* **LIST OF TASKS**:
1 > According to the first post in the forum thread below about the painting of Lecktor the cat, who owns Lecktor?
2 > Decide whether each statement agrees with the forum thread below about the painting of Lecktor the cat. Answer yes or no for each, and quote the deciding words from the thread. (a) PJM says this is the first cat painting PJM has made. (b) LarryT says the painting looks unreal. (c) Nancy calls the painting wonderful as usual.
3 > Write the next post of the forum thread below about the painting of Lecktor the cat, following its last post.

# Painting of Lecktor the Cat!



## PJM (May 7, 2010)

This is my first cat painting - Lecktor! Who belongs to our very own Sunflowerseeds!


----------



## MissC (Nov 15, 2010)

PJ! You rocked it as usual. 

You're a star.


----------



## lpercz (Dec 23, 2010)

WOW thats so amazing! great job


----------



## fracturedcircle (May 31, 2010)

ohh, how beautiful!


----------



## Hedgieonboard (Nov 15, 2009)

It's stunning!


----------



## alex_le_renar (Feb 21, 2011)

it is like a photograph, but even better cause it captures also the atmosphere 
Loved it!!!


----------



## LarryT (May 12, 2009)

Looks so real,love it!


----------



## Nancy (Aug 22, 2008)

Wonderful as usual.


----------



## Sunflowerseeds (Mar 3, 2011)

As you already know PJ, I love it!

* **DATA SECTION**:

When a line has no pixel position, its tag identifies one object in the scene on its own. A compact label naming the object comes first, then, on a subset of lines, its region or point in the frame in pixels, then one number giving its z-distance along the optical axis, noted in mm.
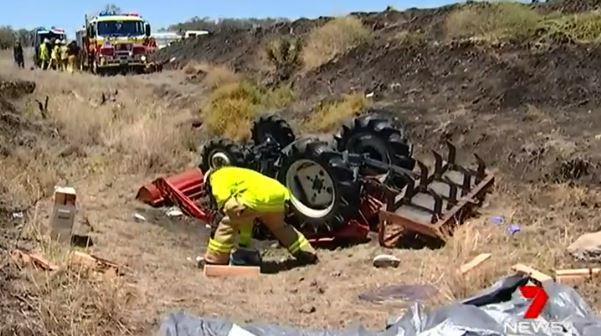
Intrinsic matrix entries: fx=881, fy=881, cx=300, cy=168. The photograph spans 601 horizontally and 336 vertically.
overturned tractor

* **ANSWER LIST**:
1 > Sunflowerseeds

2 >
(a) Yes: "This is my first cat painting - Lecktor!"
(b) No: "Looks so real,love it!"
(c) Yes: "Wonderful as usual."

3 >
----------



## rivoli256 (Mar 1, 2009)

AMAZING! & lucky Sunflowerseeds to be the owner...if it looks this awesome on the forum, it looks 1,000x in person! Congrats to you both!


----------



## RalphsMum (Oct 14, 2010)

LOVE it PJ. Insanely excellent as usual


----------



## PJM (May 7, 2010)

Thanks guys! Lecktor is adorable - I just wanted to rub that little tummy the entire time I was painting him (which was a LONG time -lol-I couldn't quite get the fur right :roll: )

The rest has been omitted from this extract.